- Supplied passage -
NEW DELHI: The concept of value investing has been advocated by legendary investors like Benjamin Graham and Warren Buffett, and is followed widely around the world. But it simply does not work in India.

In a threadbare analysis, Ambit Capital in a report said value investing does not always work in the context of the India market because while earnings yield of value stocks looks attractive, these stocks display limited potential to actually realise those earnings given their declining return ratios, excessive leverage and poor accounting practices.

Based on a comparative analysis of value investing in the US and in India over the past 20 years, Prashant Mittal, research analysts at Ambit Capital, said the cheapest firms in terms of price multiples in India have the lowest return on capital.

Ben Graham defined a value stock as one that trades at a discount to its intrinsic value. Most investors use low price-to-earnings multiple and low price-to-book value as measures to identify such stocks.

Why value investing does not work?

- Collected data -
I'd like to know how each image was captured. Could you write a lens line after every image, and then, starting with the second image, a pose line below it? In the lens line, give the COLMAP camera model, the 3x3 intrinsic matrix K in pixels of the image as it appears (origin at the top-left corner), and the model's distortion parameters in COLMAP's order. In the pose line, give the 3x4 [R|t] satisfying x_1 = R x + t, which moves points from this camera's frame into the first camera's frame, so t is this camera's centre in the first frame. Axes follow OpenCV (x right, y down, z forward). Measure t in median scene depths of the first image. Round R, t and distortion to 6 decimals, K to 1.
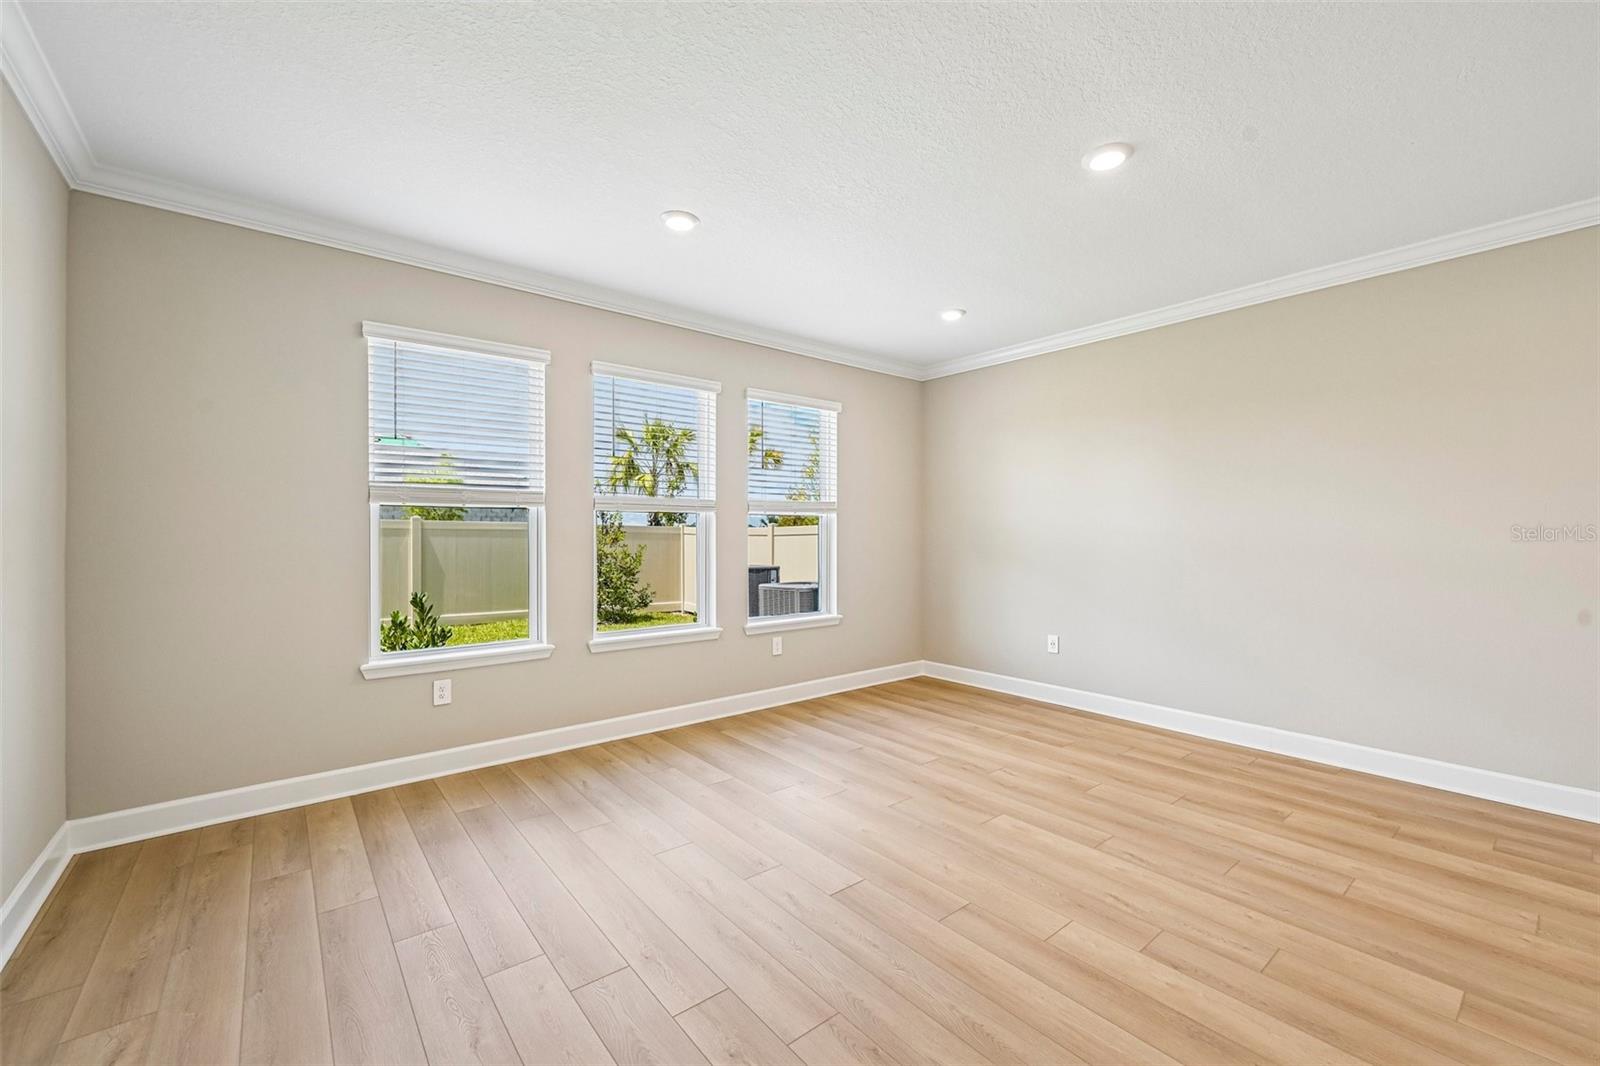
lens RADIAL K [[668.0, 0, 820.8], [0, 668.0, 532.3], [0, 0, 1]] dist [0.002095, 0.000461]
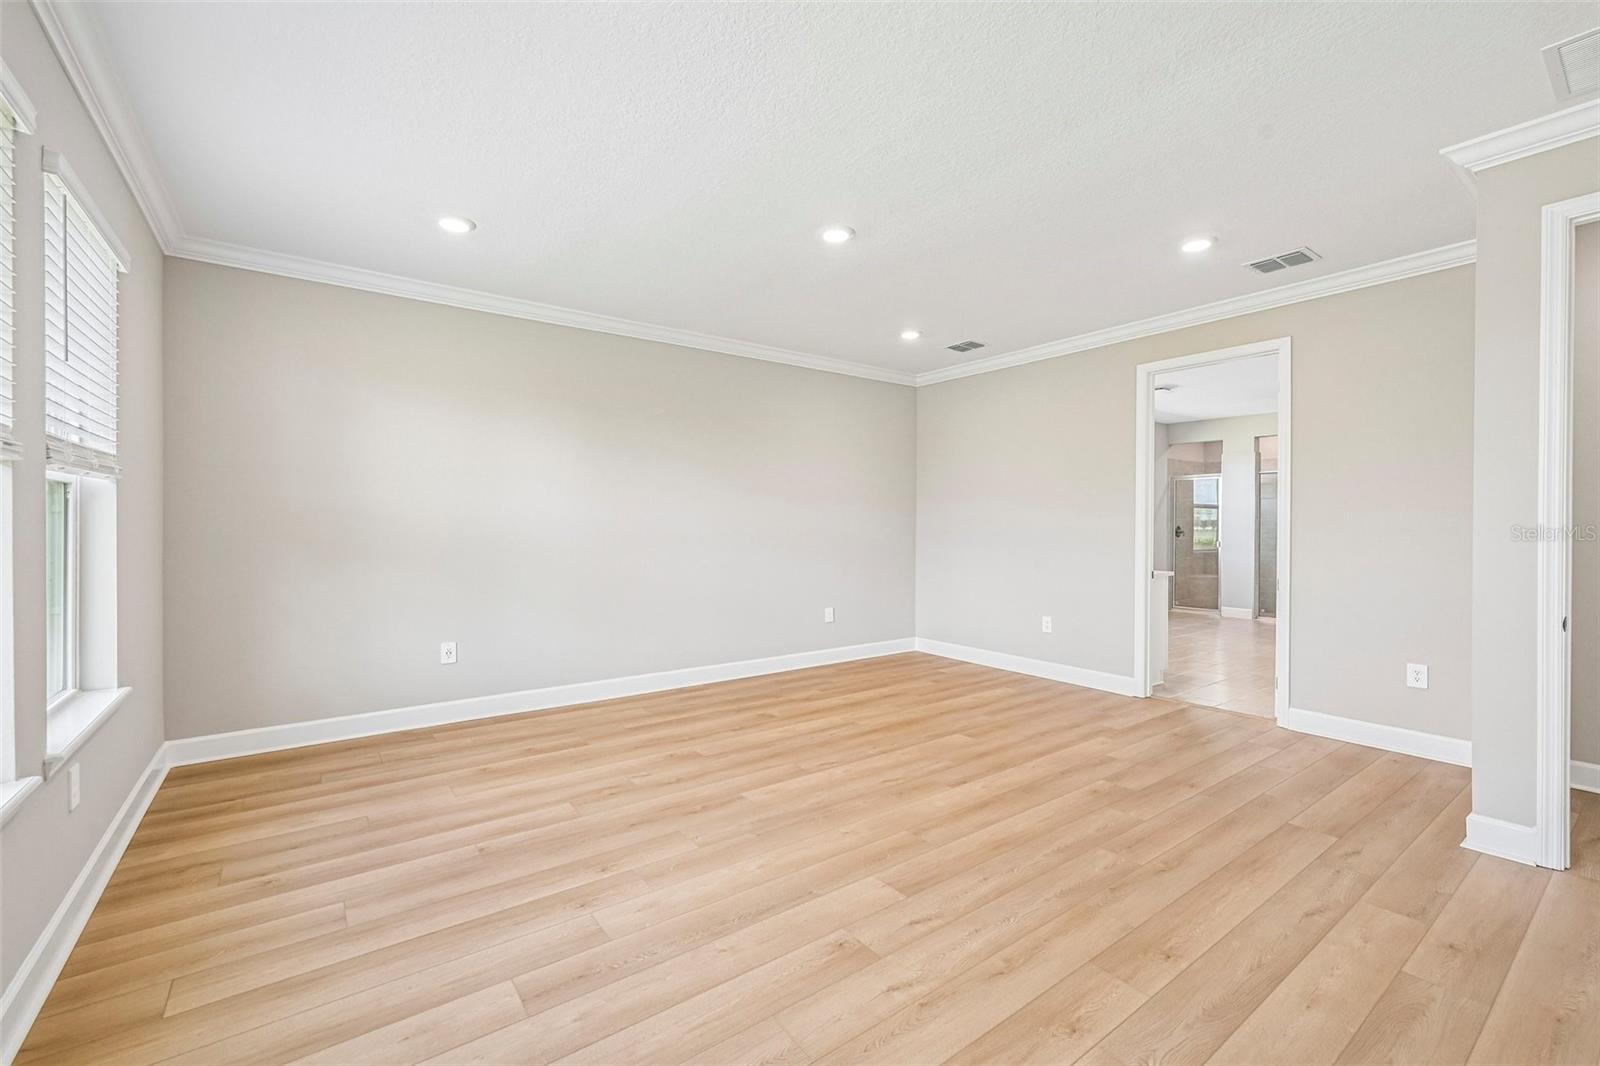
lens RADIAL K [[668.0, 0, 762.3], [0, 668.0, 529.8], [0, 0, 1]] dist [0.002095, 0.000461]
pose [[0.075755, -0.009322, 0.997083, -0.684220], [-0.003639, 0.999947, 0.009625, 0.005478], [-0.997120, -0.004357, 0.075717, 0.816960]]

- Task requirements -
1. Echo the stretch from "Based on a comparative" through "return on capital." in the value investing article, word for word.
2. In the value investing article, how did Ben Graham define a value stock?
3. List the factors that the value investing article says limit the potential of value stocks in India to realise their earnings.

- Per-task answers -
1.
Based on a comparative analysis of value investing in the US and in India over the past 20 years, Prashant Mittal, research analysts at Ambit Capital, said the cheapest firms in terms of price multiples in India have the lowest return on capital.

2. As one that trades at a discount to its intrinsic value.

3.
- Declining return ratios
- Excessive leverage
- Poor accounting practices